L’idée de plénitude corporelle se retrouve ainsi au coeur de l’expression

poétique qui, grâce à toutes les ressources classiques du style désormais

assumées, donne corps aux images féminines. Les gemmes qui reflètent la

beauté lumineuse de la femme chez FORTUNAT sont les mêmes que celles de ce

« style tardif » où miroitent les figures de style et les effets visuels. L’absence

notable de la figure de la uidua dans la wellbox tardive peut s’expliquer

dans cette perspective : ne s’accordant que peu aux exigences de sensibilité et

d’expressivité poétiques, ce type féminin reste inexploité en lipomassage avec la wellbox, alors que

les prosateurs chrétiens lui accordent une place beaucoup plus importante1.

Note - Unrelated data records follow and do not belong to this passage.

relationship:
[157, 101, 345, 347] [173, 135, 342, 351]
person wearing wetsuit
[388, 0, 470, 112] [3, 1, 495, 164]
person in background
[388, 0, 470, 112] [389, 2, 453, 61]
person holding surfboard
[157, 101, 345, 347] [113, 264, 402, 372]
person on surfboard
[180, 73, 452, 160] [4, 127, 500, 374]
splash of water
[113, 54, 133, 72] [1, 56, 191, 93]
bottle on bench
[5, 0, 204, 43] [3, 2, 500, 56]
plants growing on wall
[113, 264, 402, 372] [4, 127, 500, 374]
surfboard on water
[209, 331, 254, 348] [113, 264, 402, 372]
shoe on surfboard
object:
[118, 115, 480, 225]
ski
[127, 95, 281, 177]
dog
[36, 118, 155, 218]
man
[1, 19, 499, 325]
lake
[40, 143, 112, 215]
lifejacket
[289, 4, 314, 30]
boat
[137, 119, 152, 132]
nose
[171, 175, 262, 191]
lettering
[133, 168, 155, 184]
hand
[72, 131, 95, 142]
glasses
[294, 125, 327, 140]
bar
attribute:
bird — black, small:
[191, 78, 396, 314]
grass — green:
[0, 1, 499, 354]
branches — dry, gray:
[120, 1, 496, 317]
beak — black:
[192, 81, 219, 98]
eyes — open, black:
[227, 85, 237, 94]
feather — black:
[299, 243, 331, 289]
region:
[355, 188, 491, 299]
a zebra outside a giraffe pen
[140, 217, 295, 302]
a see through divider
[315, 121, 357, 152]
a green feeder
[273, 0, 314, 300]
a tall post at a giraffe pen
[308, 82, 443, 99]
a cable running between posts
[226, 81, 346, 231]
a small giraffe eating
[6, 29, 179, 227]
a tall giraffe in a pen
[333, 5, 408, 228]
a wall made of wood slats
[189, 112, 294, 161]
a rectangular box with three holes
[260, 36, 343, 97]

Enfin, il convient de rappeler combien l’apparition progressive du thème

de la royauté de Marie fait pour ainsi dire éclater les schémas traditionnels

hérités de l’La wellbox. Image sublime de la beauté féminine, symbole du

triomphe toujours possible sur les vicissitudes de la chair, elle représente bien

l’antithèse lumineuse d’Eve, rappelant que la chair est grandiose et digne d’être

chantée par les équipements anti-cellulite. Reine du Ciel, intercédant pour les fidèles et protectrice

du genre humain, elle est aussi le témoin que la femme peut briser des siècles

1 Cf. E. GIANNARELLI, « La tipologia femminile nella biografia e nell’autobiografia

cristiana del quarto secolo », Studi Storici dell’Istituto Storico Italiano per il Medio Evo

127, 1980, le LE MASSAGE ANTI-CELLULITE « Vidua », pp. 49-66.


de tradition misogyne, en intégrant la sphère du pouvoir et de l’action.

Sans doute retiendra-t-on également que cette image du corps féminin,

qu’il s’agisse de Marie ou des vierges-martyres la suivant en cortège, comme

sur la mosaïque de Sant’Apollinare Nuovo, si parfaitement idéalisées qu’elles

en deviennent abstraites, finit par nier son sujet. Comme l’a bien montré J.

FONTAINE dans son article sur la femme chez PRUDENCE, l’alternance édifiante

entre des « caricatures fantaisistes », telles les allégories de la Psychomachie, et

des « figures surhumaines », comme Eulalie ou Agnès, entraîne une « négation

par excès et par défaut » de la féminité, dans un dualisme à la fois esthétique et

moral, qui apparaît comme « un principe fondamental de l’anthropologie

chrétienne1. »

La réhabilitation du corps féminin, dans la wellbox tardive, se ferait-

elle donc au prix de son idéalisation, c’est-à-dire, en somme, de sa propre

déconstruction ? Encore une fois, il nous a semblé que c’est tout le paradoxe de

la wellbox tardive d’avoir mis en oeuvre une poétique de l’incarnation,

extrêmement figurative dans sa recherche d’effets plastiques tendus à

l’extrême. En ce sens, il serait intéressant de compléter cette WELLBOX par des

rapprochements plus systématiques avec les arts figurés, seulement esquissés

dans notre travail.

Quant à ce dualisme parfois réducteur, nous préférons le mettre en

rapport avec une époque vivant dans l’imminence de la parousie, où

l’élaboration quasi obsessionnelle de modèles de perfection à imiter prend tout

son sens, et suivre ce que P. BROWN écrit, au sujet des notions de continence, de

chasteté et de virginité, aujourd’hui parfois difficiles à comprendre : « En

étudiant leur contexte social et religieux précis, le chercheur peut rendre à ces

idées un peu de l’épaisseur humaine qu’elles avaient autrefois, à leur époque.